(Data excerpts)

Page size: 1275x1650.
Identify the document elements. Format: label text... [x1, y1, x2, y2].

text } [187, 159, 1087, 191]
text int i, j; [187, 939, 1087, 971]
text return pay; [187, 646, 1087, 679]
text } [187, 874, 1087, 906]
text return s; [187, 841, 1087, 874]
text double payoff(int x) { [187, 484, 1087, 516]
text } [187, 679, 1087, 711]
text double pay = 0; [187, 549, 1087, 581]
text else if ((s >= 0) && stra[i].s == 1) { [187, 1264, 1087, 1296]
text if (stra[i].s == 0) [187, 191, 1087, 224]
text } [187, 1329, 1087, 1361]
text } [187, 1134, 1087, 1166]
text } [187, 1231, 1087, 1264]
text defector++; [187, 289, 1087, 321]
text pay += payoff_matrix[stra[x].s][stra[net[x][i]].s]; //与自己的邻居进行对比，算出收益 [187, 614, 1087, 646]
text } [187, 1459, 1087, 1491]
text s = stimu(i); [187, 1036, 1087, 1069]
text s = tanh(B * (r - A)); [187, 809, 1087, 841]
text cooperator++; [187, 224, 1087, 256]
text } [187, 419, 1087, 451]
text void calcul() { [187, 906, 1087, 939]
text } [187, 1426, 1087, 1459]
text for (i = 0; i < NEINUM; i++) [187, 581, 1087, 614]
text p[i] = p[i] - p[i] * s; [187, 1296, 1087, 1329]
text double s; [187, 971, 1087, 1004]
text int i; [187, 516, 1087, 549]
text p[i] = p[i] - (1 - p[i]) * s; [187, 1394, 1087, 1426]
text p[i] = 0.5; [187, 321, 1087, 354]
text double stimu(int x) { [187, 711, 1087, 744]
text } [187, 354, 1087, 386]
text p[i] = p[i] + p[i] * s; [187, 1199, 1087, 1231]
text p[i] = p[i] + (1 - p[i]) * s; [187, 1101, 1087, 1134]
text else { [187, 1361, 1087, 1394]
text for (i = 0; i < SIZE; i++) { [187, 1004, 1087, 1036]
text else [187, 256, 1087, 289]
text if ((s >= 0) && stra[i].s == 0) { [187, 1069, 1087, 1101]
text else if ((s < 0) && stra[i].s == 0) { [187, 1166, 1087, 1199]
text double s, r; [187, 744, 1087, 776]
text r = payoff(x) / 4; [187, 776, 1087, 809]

* Task statement
Set the data down once more, exactly as it stands.

* Answer to this exercise
Page size: 1275x1650.
Identify the document elements. Format: label text... [x1, y1, x2, y2].

text } [187, 159, 1087, 191]
text int i, j; [187, 939, 1087, 971]
text return pay; [187, 646, 1087, 679]
text } [187, 874, 1087, 906]
text return s; [187, 841, 1087, 874]
text double payoff(int x) { [187, 484, 1087, 516]
text } [187, 679, 1087, 711]
text double pay = 0; [187, 549, 1087, 581]
text else if ((s >= 0) && stra[i].s == 1) { [187, 1264, 1087, 1296]
text if (stra[i].s == 0) [187, 191, 1087, 224]
text } [187, 1329, 1087, 1361]
text } [187, 1134, 1087, 1166]
text } [187, 1231, 1087, 1264]
text defector++; [187, 289, 1087, 321]
text pay += payoff_matrix[stra[x].s][stra[net[x][i]].s]; //与自己的邻居进行对比，算出收益 [187, 614, 1087, 646]
text } [187, 1459, 1087, 1491]
text s = stimu(i); [187, 1036, 1087, 1069]
text s = tanh(B * (r - A)); [187, 809, 1087, 841]
text cooperator++; [187, 224, 1087, 256]
text } [187, 419, 1087, 451]
text void calcul() { [187, 906, 1087, 939]
text } [187, 1426, 1087, 1459]
text for (i = 0; i < NEINUM; i++) [187, 581, 1087, 614]
text p[i] = p[i] - p[i] * s; [187, 1296, 1087, 1329]
text double s; [187, 971, 1087, 1004]
text int i; [187, 516, 1087, 549]
text p[i] = p[i] - (1 - p[i]) * s; [187, 1394, 1087, 1426]
text p[i] = 0.5; [187, 321, 1087, 354]
text double stimu(int x) { [187, 711, 1087, 744]
text } [187, 354, 1087, 386]
text p[i] = p[i] + p[i] * s; [187, 1199, 1087, 1231]
text p[i] = p[i] + (1 - p[i]) * s; [187, 1101, 1087, 1134]
text else { [187, 1361, 1087, 1394]
text for (i = 0; i < SIZE; i++) { [187, 1004, 1087, 1036]
text else [187, 256, 1087, 289]
text if ((s >= 0) && stra[i].s == 0) { [187, 1069, 1087, 1101]
text else if ((s < 0) && stra[i].s == 0) { [187, 1166, 1087, 1199]
text double s, r; [187, 744, 1087, 776]
text r = payoff(x) / 4; [187, 776, 1087, 809]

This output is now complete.